Sheridan became Director of the MOA in 1990. She acted as researcher and consultant on the digital resources developing from the archive, and had to adjust to tasks such as electronic research support within the University of Sussex, which took her away from her main interests in life history research and archiving.

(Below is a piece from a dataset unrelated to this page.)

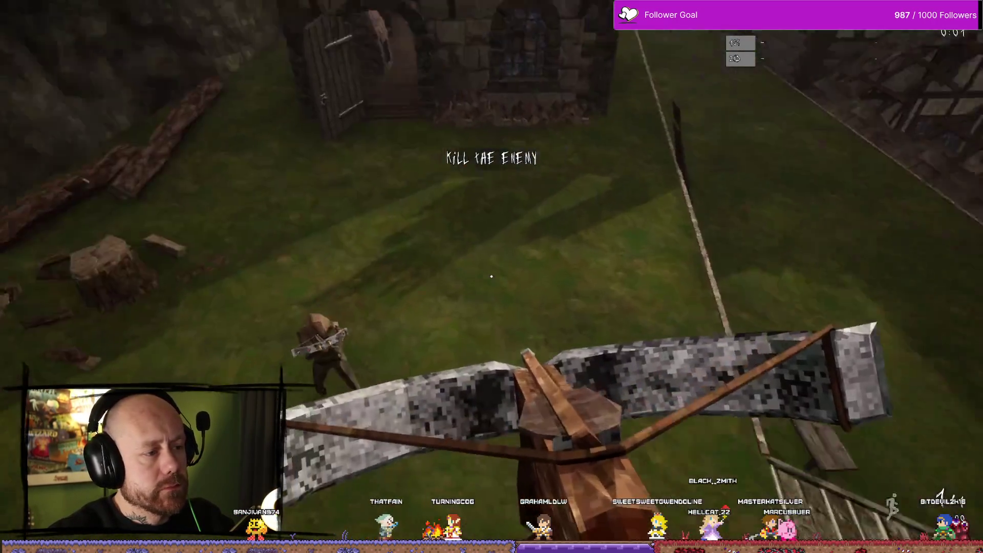
# Step: Open the fight with crossbow shots and a sword attack, briefly aiming down the crossbow sight
pyautogui.click(491, 276)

In 2010, Sheridan retired from her role as Director, but continued her involvement as a Trustee of the MOA.

=== Publications ===
Sheridan has written and co-authored a number of books, largely involving Mass Observation materials.
- Speak for Yourself: Mass Observation Anthology, 1937–49 (with Angus Calder, 1984).
- Among You Taking Notes (1985).
- Mass Observation at the Movies (1987).
- Wartime Women: A Mass Observation Anthology (1990).
- Writing Ourselves: Mass-Observation and Literacy Practices (with Brian Street & David Bloome, 2000).
- "The Mass Observation Archive: A History", Mass Observation Online (2009).

== Other roles and activities since 2010 ==
Sheridan became the Head of Special Collections at Sussex in 2000, working in this role until retiring in 2008.

Sheridan is an advisor to the National Life Stories project at the British Library and acted as consultant on the "Observing the Eighties" project, which brought together materials from the Life Stories and MOA.

Sheridan was a member of the management committee of community publishing group QueenSpark Books between 1996 and 2010, and continues to be involved in their work as a patron.

In her retirement, Sheridan has developed her political interests, continuing in her solidarity work for Palestine, which began after a first visit to Palestine in 2004. She remains a committed and active socialist and feminist. In 2016, Sheridan obtained a qualification in Teaching English to Speakers of Other Languages (TESOL) and has re-directed her interest in language and life stories towards working with migrants and refugees. She teaches English in Brighton at the Migrant English Project. She is also a member of the Gatwick Detainees Welfare Group and visits people on immigration detention at the Gatwick Immigration Removal Centre.

== Honours and awards ==
Sheridan was appointed an MBE in 1991. She was also elected Fellow of the Royal Society of Arts.

The Open University awarded Sheridan an honorary doctorate, which she described as her "career high", in 2007.

In 2011, the University of Sussex made Sheridan a 50th Anniversary Fellow. She is also an Honorary Professor at the University, where she co-founded the Life History Research Centre.

Sheridan is Visiting Professor at the University of Brighton, where she is on the advisory board of the Centre for Memory, History and Narratives.